Good News Week.
The Muscular Dystrophy Association celebrated news of the U.S. Food and Drug Administration’s decision to grant accelerated approval for eteplirsen, the first disease-modifying drug to treat the most common childhood form of muscular dystrophy.
Accelerated approval of the drug, which will treat a subset of those living with Duchenne muscular dystrophy, is an important step forward in the development of therapies for neuromuscular diseases and marks an historic achievement for the entire DMD community.

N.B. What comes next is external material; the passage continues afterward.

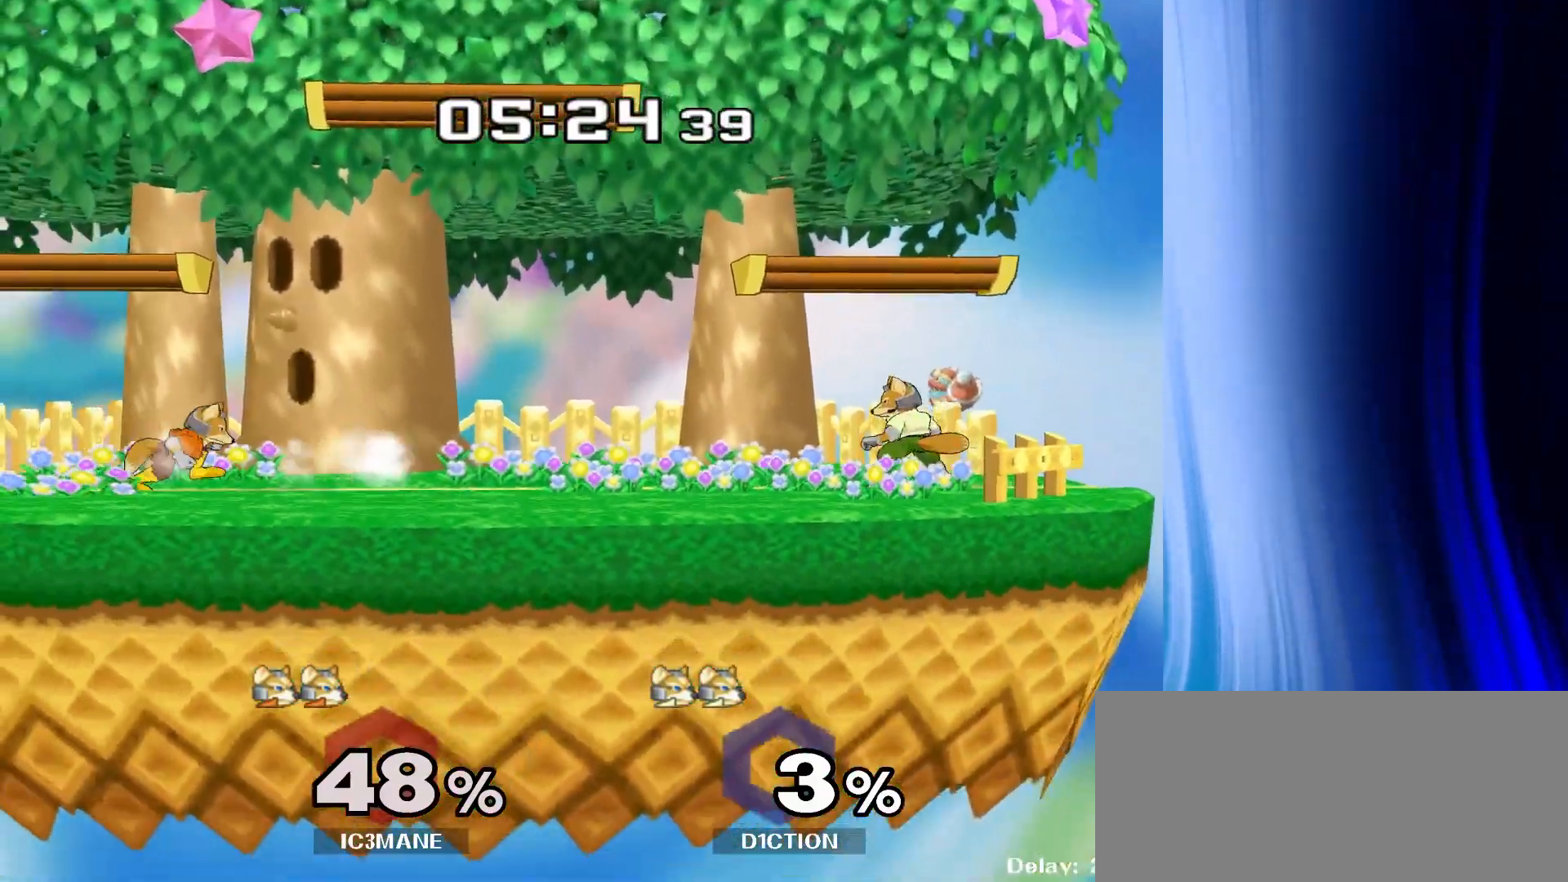
{"buttons": [], "left_stick": "center", "right_stick": "center", "events": [[67, "Y", "down"], [67, "left_stick", "down"], [117, "R1", "down"], [167, "Y", "up"], [217, "R1", "up"], [250, "left_stick", "right"], [317, "Y", "down"], [350, "Y", "up"], [350, "left_stick", "center"]]}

“Today has been a long time in the making,” said MDA President and CEO Steven M. Derks. “This is the outcome MDA dreamed of 25 years ago when it was the first to invest in the breakthrough research that led to development of eteplirsen. Throughout this process we have seen the undeniable strength of our community to rally behind MDA’s commitment to find treatments for our families. This is an important victory, and we are honoured to stand shoulder-to-shoulder with everyone who has fought to make this day a reality.”
Approval to market eteplirsen was given to pharmaceutical company Sarepta Therapeutics. Eteplirsen will be the first disease-modifying drug on the market in the United States to treat DMD, and approximately 13 percent of DMD patients potentially may be eligible for treatment. Under the terms of the FDA’s accelerated approval, Sarepta must conduct a clinical trial of eteplirsen to confirm clinical benefit.